The article mentions the no-interaction exploit used:

> The attacks utilized a cyber weapon called Karma. As Reuters reported in January, Karma allowed Raven operatives to remotely hack into iPhones by inputting a target’s phone number or associated email address into the attack software. Unlike many exploits, Karma did not require a target to click on a link sent to an iPhone, they said. Apple declined to comment.

Wow. Sorry, I didn't see that part.

I'm surprised it's still circulating then, it sounds like a very serious bug. It's still not known? (No CVE?)

It’s been patched. There may be others currently in use, or that will be found and used in the future, but this specific bug was killed.

> I'm not sure anyone will burn a no interaction zero day on a human rights journalist.

There have been multiple reports of no interaction zero days used on journalists, including in the article above. Turns out, authoritarian governments really hate journalists who aren't sympathetic toward their regimes.

True, but if you're a journalist I can't imagine how you avoid clicking on links sent to you reliably. And if something 'important' comes your way you might just elevate yourself to the "big boy" level of exploits.

A "click a link in an email" exploit is probably not too expensive to burn on a journalist, and "click this link in this email" is absolutely one of the top 3 attack vectors for ordinary users.

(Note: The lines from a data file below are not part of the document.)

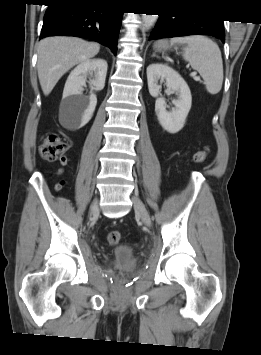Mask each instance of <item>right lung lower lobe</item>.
Here are the masks:
<instances>
[{
    "label": "right lung lower lobe",
    "instance_id": "1",
    "mask_svg": "<svg viewBox=\"0 0 261 355\" xmlns=\"http://www.w3.org/2000/svg\"><path fill=\"white\" fill-rule=\"evenodd\" d=\"M40 39L48 36L90 38L114 54L123 12L99 0H49Z\"/></svg>",
    "mask_w": 261,
    "mask_h": 355
}]
</instances>
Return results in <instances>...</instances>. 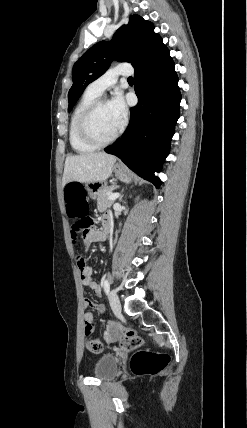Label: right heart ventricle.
<instances>
[{
	"mask_svg": "<svg viewBox=\"0 0 247 428\" xmlns=\"http://www.w3.org/2000/svg\"><path fill=\"white\" fill-rule=\"evenodd\" d=\"M98 97V95L86 89L72 112L69 124V142L72 149L77 153L86 154L97 149V147L87 143L81 137L79 133V120L87 107L97 100Z\"/></svg>",
	"mask_w": 247,
	"mask_h": 428,
	"instance_id": "1",
	"label": "right heart ventricle"
}]
</instances>
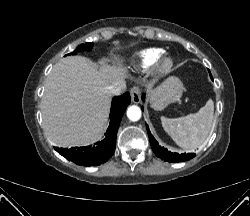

Lots of people do all sorts of theatrical security things without having any real savvy for the real threats they face.

>Lots of people do all sorts of theatrical security things without having any real savvy for the real threats they face.

For example, switching to a dumbphone makes them likely to be more insecure, since they usually operate on 2 or 3g and offer zero encryption.

I don't think 4G/LTE encryption is a win so much as running your comms over IP, with application-layer encryption, is a win --- and that's something you generally need a smartphone for.